- Your assignment
Both the line below containing "X2794000Y-9296400D01*" and the line containing "X9131300Y-342900D01*", along with every line between them, should be repeated exactly; no other line belongs in the answer.

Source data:
|---|

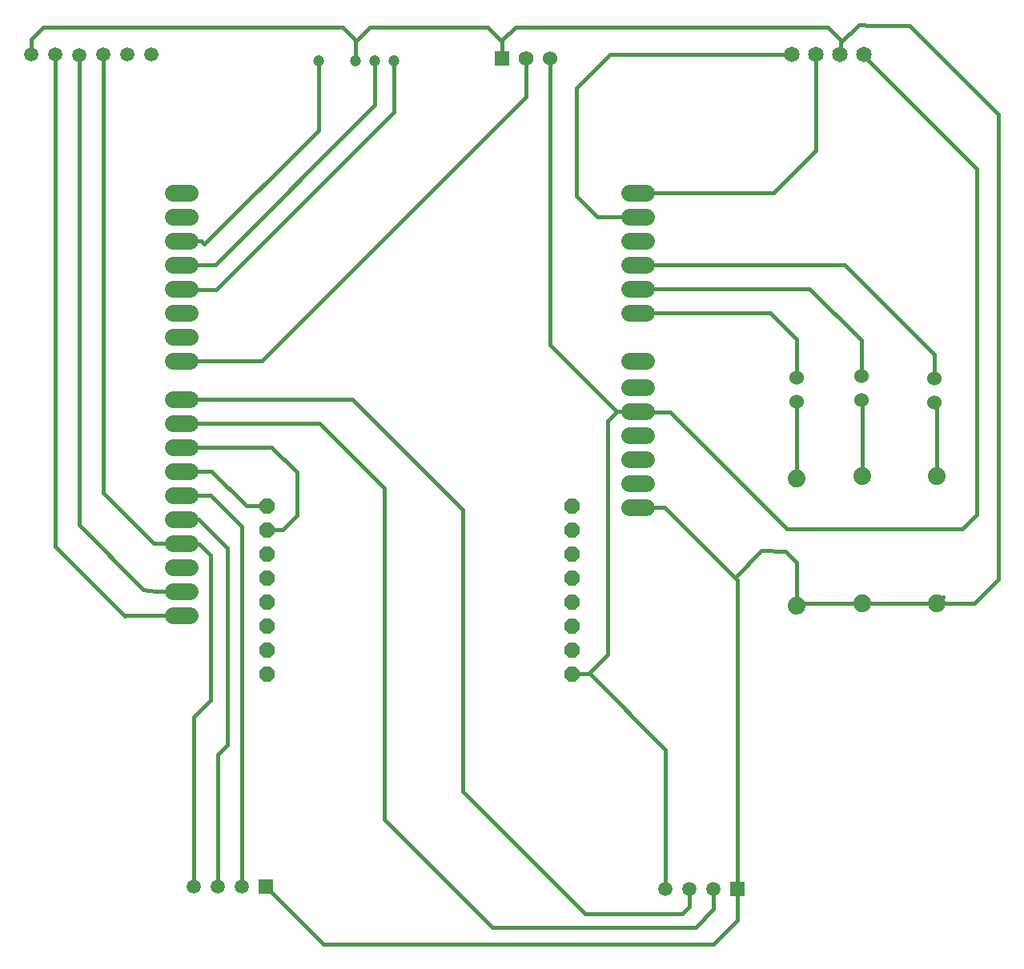
<source format=gbl>
G04 Layer: BottomLayer*
G04 EasyEDA v6.5.5, 2022-05-17 09:42:53*
G04 10cda3a1212d43f89cf9d1cb10f4882f,1cecfb22d57c4bfb82df15c5060036b0,10*
G04 Gerber Generator version 0.2*
G04 Scale: 100 percent, Rotated: No, Reflected: No *
G04 Dimensions in millimeters *
G04 leading zeros omitted , absolute positions ,4 integer and 5 decimal *
%FSLAX45Y45*%
%MOMM*%

%ADD11R,1.5080X1.5080*%
%ADD12C,1.5080*%
%ADD13C,1.5240*%
%ADD14C,1.6500*%
%ADD15C,1.8796*%
%ADD16C,1.5000*%
%ADD17C,1.2000*%
%ADD18C,1.5748*%
%ADD19R,1.5748X1.5748*%
%ADD20C,1.7780*%
%ADD21C,0.4000*%

%LPD*%
D21*
X9131300Y-366013D02*
G01*
X9319513Y-177800D01*
X9385300Y-177800D01*
X9398000Y-190500D01*
X9855200Y-190500D01*
X10795000Y-1130300D01*
X10795000Y-6045200D01*
X10538968Y-6300978D01*
X10147300Y-6300978D01*
X9372600Y-508000D02*
G01*
X10566400Y-1701800D01*
X10566400Y-5359400D01*
X10414000Y-5511800D01*
X8559800Y-5511800D01*
X7327900Y-4279900D01*
X6985000Y-4279900D01*
X2159000Y-5664200D02*
G01*
X2171700Y-5676900D01*
X2349500Y-5676900D01*
X2463800Y-5791200D01*
X2463800Y-7327900D01*
X2286000Y-7505700D01*
X2286000Y-9296400D01*
X2159000Y-5156200D02*
G01*
X2463800Y-5156200D01*
X2794000Y-5486400D01*
X2794000Y-9296400D01*
X2159000Y-5410200D02*
G01*
X2336800Y-5410200D01*
X2641600Y-5715000D01*
X2641600Y-7797800D01*
X2540000Y-7899400D01*
X2540000Y-9296400D01*
X2159000Y-4140200D02*
G01*
X3962400Y-4140200D01*
X5130800Y-5308600D01*
X5130800Y-8293100D01*
X6426200Y-9588500D01*
X7454900Y-9588500D01*
X7531100Y-9512300D01*
X7531100Y-9321800D01*
X10212577Y-6235700D02*
G01*
X10147300Y-6300978D01*
X5549900Y-355600D02*
G01*
X5549900Y-342900D01*
X5689600Y-203200D01*
X8991600Y-203200D01*
X9131300Y-342900D01*
X9131300Y-482600D01*
X9118600Y-495300D01*
X8007350Y-6026150D02*
G01*
X8293100Y-5740400D01*
X8547100Y-5753100D01*
X8661400Y-5867400D01*
X8661400Y-6326504D01*
X10147300Y-6301104D02*
G01*
X9359900Y-6301104D01*
X8661400Y-6326504D02*
G01*
X8686800Y-6301104D01*
X9359900Y-6301104D01*
X6985000Y-5283200D02*
G01*
X7264400Y-5283200D01*
X8039100Y-6057900D01*
X8039100Y-9321800D01*
X10121889Y-4178289D02*
G01*
X10147300Y-4203700D01*
X10147300Y-4951095D01*
X9347189Y-4152889D02*
G01*
X9359900Y-4165600D01*
X9359900Y-4951095D01*
X8661389Y-4165589D02*
G01*
X8661400Y-4976495D01*
X6985000Y-2717800D02*
G01*
X9169400Y-2717800D01*
X10121889Y-3670289D01*
X10121889Y-3924289D01*
X6985000Y-2971800D02*
G01*
X8801100Y-2971800D01*
X9347189Y-3517889D01*
X9347189Y-3898889D01*
X6985000Y-3225800D02*
G01*
X8382000Y-3225800D01*
X8661389Y-3505189D01*
X8661389Y-3911589D01*
X2159000Y-4394200D02*
G01*
X3619500Y-4394200D01*
X4305300Y-5080000D01*
X4305300Y-8585200D01*
X5448300Y-9728200D01*
X7594600Y-9728200D01*
X7785100Y-9537700D01*
X7785100Y-9321800D01*
X3048000Y-9296400D02*
G01*
X3657600Y-9906000D01*
X7785100Y-9906000D01*
X8039100Y-9652000D01*
X8039100Y-9321800D01*
X8864600Y-495300D02*
G01*
X8864600Y-1511300D01*
X8420100Y-1955800D01*
X6985000Y-1955800D01*
X6985000Y-2209800D02*
G01*
X6553200Y-2209800D01*
X6337300Y-1993900D01*
X6337300Y-850900D01*
X6692900Y-495300D01*
X8610600Y-495300D01*
X6286500Y-7048500D02*
G01*
X6477000Y-7048500D01*
X7277100Y-7848600D01*
X7277100Y-9321800D01*
X6985000Y-4267200D02*
G01*
X6769100Y-4267200D01*
X6667500Y-4368800D01*
X6667500Y-6845300D01*
X6464300Y-7048500D01*
X6286500Y-7048500D01*
X6751065Y-4285234D02*
G01*
X6751065Y-4261865D01*
X6057900Y-3568700D01*
X6057900Y-533400D01*
X4406900Y-558800D02*
G01*
X4406900Y-1104900D01*
X2527300Y-2984500D01*
X2159000Y-2984500D01*
X2159000Y-2971800D01*
X5803900Y-533400D02*
G01*
X5803900Y-939800D01*
X3009900Y-3733800D01*
X2159000Y-3733800D01*
X4000500Y-342900D02*
G01*
X4013200Y-342900D01*
X4152900Y-203200D01*
X5397500Y-203200D01*
X5549900Y-355600D01*
X5549900Y-533400D01*
X571500Y-495300D02*
G01*
X571500Y-330200D01*
X698500Y-203200D01*
X3860800Y-203200D01*
X4000500Y-342900D01*
X4000500Y-552450D01*
X3994150Y-558800D01*
X3606800Y-558800D02*
G01*
X3606800Y-1295400D01*
X2400300Y-2501900D01*
X2362200Y-2463800D01*
X2159000Y-2463800D01*
X4203700Y-558800D02*
G01*
X4203700Y-1028700D01*
X2514600Y-2717800D01*
X2159000Y-2717800D01*
X3060700Y-5270500D02*
G01*
X2844800Y-5270500D01*
X2476500Y-4902200D01*
X2159000Y-4902200D01*
X3060700Y-5524500D02*
G01*
X3225800Y-5524500D01*
X3378200Y-5372100D01*
X3378200Y-4914900D01*
X3111500Y-4648200D01*
X2159000Y-4648200D01*
X1333500Y-495300D02*
G01*
X1333500Y-5130800D01*
X1866900Y-5664200D01*
X2159000Y-5664200D01*
X1079500Y-497839D02*
G01*
X1079500Y-5473700D01*
X1752600Y-6159500D01*
X1879600Y-6172200D01*
X2159000Y-6172200D01*
X825500Y-495300D02*
G01*
X825500Y-5702300D01*
X1562100Y-6438900D01*
X1574800Y-6426200D01*
X2159000Y-6426200D01*
D11*
G01*
X8039100Y-9321800D03*
D12*
G01*
X7785100Y-9321800D03*
G01*
X7531100Y-9321800D03*
G01*
X7277100Y-9321800D03*
D11*
G01*
X3048000Y-9296400D03*
D12*
G01*
X2794000Y-9296400D03*
G01*
X2540000Y-9296400D03*
G01*
X2286000Y-9296400D03*
D13*
G01*
X8661389Y-3911589D03*
G01*
X8661389Y-4165589D03*
G01*
X9347189Y-3898889D03*
G01*
X9347189Y-4152889D03*
G01*
X10121889Y-3924289D03*
G01*
X10121889Y-4178289D03*
D14*
G01*
X8610600Y-495427D03*
G01*
X8864600Y-495427D03*
G01*
X9118600Y-495427D03*
G01*
X9372600Y-495172D03*
D15*
G01*
X8661400Y-4976495D03*
G01*
X8661400Y-6326504D03*
G01*
X9359900Y-4951095D03*
G01*
X9359900Y-6301104D03*
G01*
X10147300Y-4951095D03*
G01*
X10147300Y-6301104D03*
D16*
G01*
X1333500Y-495300D03*
G01*
X1841500Y-495300D03*
G01*
X1587500Y-495300D03*
G01*
X1079500Y-497839D03*
G01*
X825500Y-495300D03*
G01*
X571500Y-495300D03*
D17*
G01*
X4406900Y-558800D03*
G01*
X4203700Y-558800D03*
G01*
X3994150Y-558800D03*
G01*
X3606800Y-558800D03*
D13*
G01*
X6057900Y-533400D03*
D18*
G01*
X5803900Y-533400D03*
D19*
G01*
X5549900Y-533400D03*
G36*
X3094710Y-5352643D02*
G01*
X3142843Y-5304536D01*
X3142843Y-5236489D01*
X3094710Y-5188381D01*
X3026689Y-5188381D01*
X2978556Y-5236489D01*
X2978556Y-5304536D01*
X3026689Y-5352643D01*
G37*
G36*
X3094710Y-5606643D02*
G01*
X3142843Y-5558536D01*
X3142843Y-5490489D01*
X3094710Y-5442381D01*
X3026689Y-5442381D01*
X2978556Y-5490489D01*
X2978556Y-5558536D01*
X3026689Y-5606643D01*
G37*
G36*
X3094710Y-5860643D02*
G01*
X3142843Y-5812536D01*
X3142843Y-5744489D01*
X3094710Y-5696381D01*
X3026689Y-5696381D01*
X2978556Y-5744489D01*
X2978556Y-5812536D01*
X3026689Y-5860643D01*
G37*
G36*
X3094710Y-6114643D02*
G01*
X3142843Y-6066510D01*
X3142843Y-5998489D01*
X3094710Y-5950381D01*
X3026689Y-5950381D01*
X2978556Y-5998489D01*
X2978556Y-6066510D01*
X3026689Y-6114643D01*
G37*
G36*
X3094710Y-6368643D02*
G01*
X3142843Y-6320510D01*
X3142843Y-6252489D01*
X3094710Y-6204381D01*
X3026689Y-6204381D01*
X2978556Y-6252489D01*
X2978556Y-6320510D01*
X3026689Y-6368643D01*
G37*
G36*
X3094710Y-6622643D02*
G01*
X3142843Y-6574510D01*
X3142843Y-6506489D01*
X3094710Y-6458356D01*
X3026689Y-6458356D01*
X2978556Y-6506489D01*
X2978556Y-6574510D01*
X3026689Y-6622643D01*
G37*
G36*
X3094710Y-6876643D02*
G01*
X3142843Y-6828510D01*
X3142843Y-6760489D01*
X3094710Y-6712356D01*
X3026689Y-6712356D01*
X2978556Y-6760489D01*
X2978556Y-6828510D01*
X3026689Y-6876643D01*
G37*
G36*
X3094710Y-7130643D02*
G01*
X3142843Y-7082510D01*
X3142843Y-7014489D01*
X3094710Y-6966356D01*
X3026689Y-6966356D01*
X2978556Y-7014489D01*
X2978556Y-7082510D01*
X3026689Y-7130643D01*
G37*
G36*
X6320510Y-5352643D02*
G01*
X6368618Y-5304536D01*
X6368618Y-5236489D01*
X6320510Y-5188381D01*
X6252463Y-5188381D01*
X6204356Y-5236489D01*
X6204356Y-5304536D01*
X6252463Y-5352643D01*
G37*
G36*
X6320510Y-5606643D02*
G01*
X6368618Y-5558536D01*
X6368618Y-5490489D01*
X6320510Y-5442381D01*
X6252463Y-5442381D01*
X6204356Y-5490489D01*
X6204356Y-5558536D01*
X6252463Y-5606643D01*
G37*
G36*
X6320510Y-5860643D02*
G01*
X6368618Y-5812536D01*
X6368618Y-5744489D01*
X6320510Y-5696381D01*
X6252463Y-5696381D01*
X6204356Y-5744489D01*
X6204356Y-5812536D01*
X6252463Y-5860643D01*
G37*
G36*
X6320510Y-6114643D02*
G01*
X6368618Y-6066510D01*
X6368618Y-5998489D01*
X6320510Y-5950381D01*
X6252463Y-5950381D01*
X6204356Y-5998489D01*
X6204356Y-6066510D01*
X6252463Y-6114643D01*
G37*
G36*
X6320510Y-6368643D02*
G01*
X6368618Y-6320510D01*
X6368618Y-6252489D01*
X6320510Y-6204381D01*
X6252463Y-6204381D01*
X6204356Y-6252489D01*
X6204356Y-6320510D01*
X6252463Y-6368643D01*
G37*
G36*
X6320510Y-6622643D02*
G01*
X6368618Y-6574510D01*
X6368618Y-6506489D01*
X6320510Y-6458356D01*
X6252463Y-6458356D01*
X6204356Y-6506489D01*
X6204356Y-6574510D01*
X6252463Y-6622643D01*
G37*
G36*
X6320510Y-6876643D02*
G01*
X6368618Y-6828510D01*
X6368618Y-6760489D01*
X6320510Y-6712356D01*
X6252463Y-6712356D01*
X6204356Y-6760489D01*
X6204356Y-6828510D01*
X6252463Y-6876643D01*
G37*
G36*
X6320510Y-7130643D02*
G01*
X6368618Y-7082510D01*
X6368618Y-7014489D01*
X6320510Y-6966356D01*
X6252463Y-6966356D01*
X6204356Y-7014489D01*
X6204356Y-7082510D01*
X6252463Y-7130643D01*
G37*
D20*
X6896100Y-5029200D02*
G01*
X7073900Y-5029200D01*
X6896100Y-4775200D02*
G01*
X7073900Y-4775200D01*
X6896100Y-4521200D02*
G01*
X7073900Y-4521200D01*
X6896100Y-4267200D02*
G01*
X7073900Y-4267200D01*
X6896100Y-4013200D02*
G01*
X7073900Y-4013200D01*
X6896100Y-3733800D02*
G01*
X7073900Y-3733800D01*
X6896100Y-3225800D02*
G01*
X7073900Y-3225800D01*
X6896100Y-2971800D02*
G01*
X7073900Y-2971800D01*
X6896100Y-2717800D02*
G01*
X7073900Y-2717800D01*
X6896100Y-2463800D02*
G01*
X7073900Y-2463800D01*
X6896100Y-2209800D02*
G01*
X7073900Y-2209800D01*
X6896100Y-1955800D02*
G01*
X7073900Y-1955800D01*
X2070100Y-1955800D02*
G01*
X2247900Y-1955800D01*
X2070100Y-2209800D02*
G01*
X2247900Y-2209800D01*
X2070100Y-2463800D02*
G01*
X2247900Y-2463800D01*
X2070100Y-2717800D02*
G01*
X2247900Y-2717800D01*
X2070100Y-2971800D02*
G01*
X2247900Y-2971800D01*
X2070100Y-3225800D02*
G01*
X2247900Y-3225800D01*
X2070100Y-3479800D02*
G01*
X2247900Y-3479800D01*
X2070100Y-3733800D02*
G01*
X2247900Y-3733800D01*
X2070100Y-4140200D02*
G01*
X2247900Y-4140200D01*
X2070100Y-4394200D02*
G01*
X2247900Y-4394200D01*
X2070100Y-4648200D02*
G01*
X2247900Y-4648200D01*
X2070100Y-4902200D02*
G01*
X2247900Y-4902200D01*
X2070100Y-5156200D02*
G01*
X2247900Y-5156200D01*
X2070100Y-5410200D02*
G01*
X2247900Y-5410200D01*
X2070100Y-5664200D02*
G01*
X2247900Y-5664200D01*
X2070100Y-5918200D02*
G01*
X2247900Y-5918200D01*
X2070100Y-6172200D02*
G01*
X2247900Y-6172200D01*
X2070100Y-6426200D02*
G01*
X2247900Y-6426200D01*
X6896100Y-5283200D02*
G01*
X7073900Y-5283200D01*
M02*

</source>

|---|

- Output of the task
X2794000Y-9296400D01*
X2159000Y-5410200D02*
G01*
X2336800Y-5410200D01*
X2641600Y-5715000D01*
X2641600Y-7797800D01*
X2540000Y-7899400D01*
X2540000Y-9296400D01*
X2159000Y-4140200D02*
G01*
X3962400Y-4140200D01*
X5130800Y-5308600D01*
X5130800Y-8293100D01*
X6426200Y-9588500D01*
X7454900Y-9588500D01*
X7531100Y-9512300D01*
X7531100Y-9321800D01*
X10212577Y-6235700D02*
G01*
X10147300Y-6300978D01*
X5549900Y-355600D02*
G01*
X5549900Y-342900D01*
X5689600Y-203200D01*
X8991600Y-203200D01*
X9131300Y-342900D01*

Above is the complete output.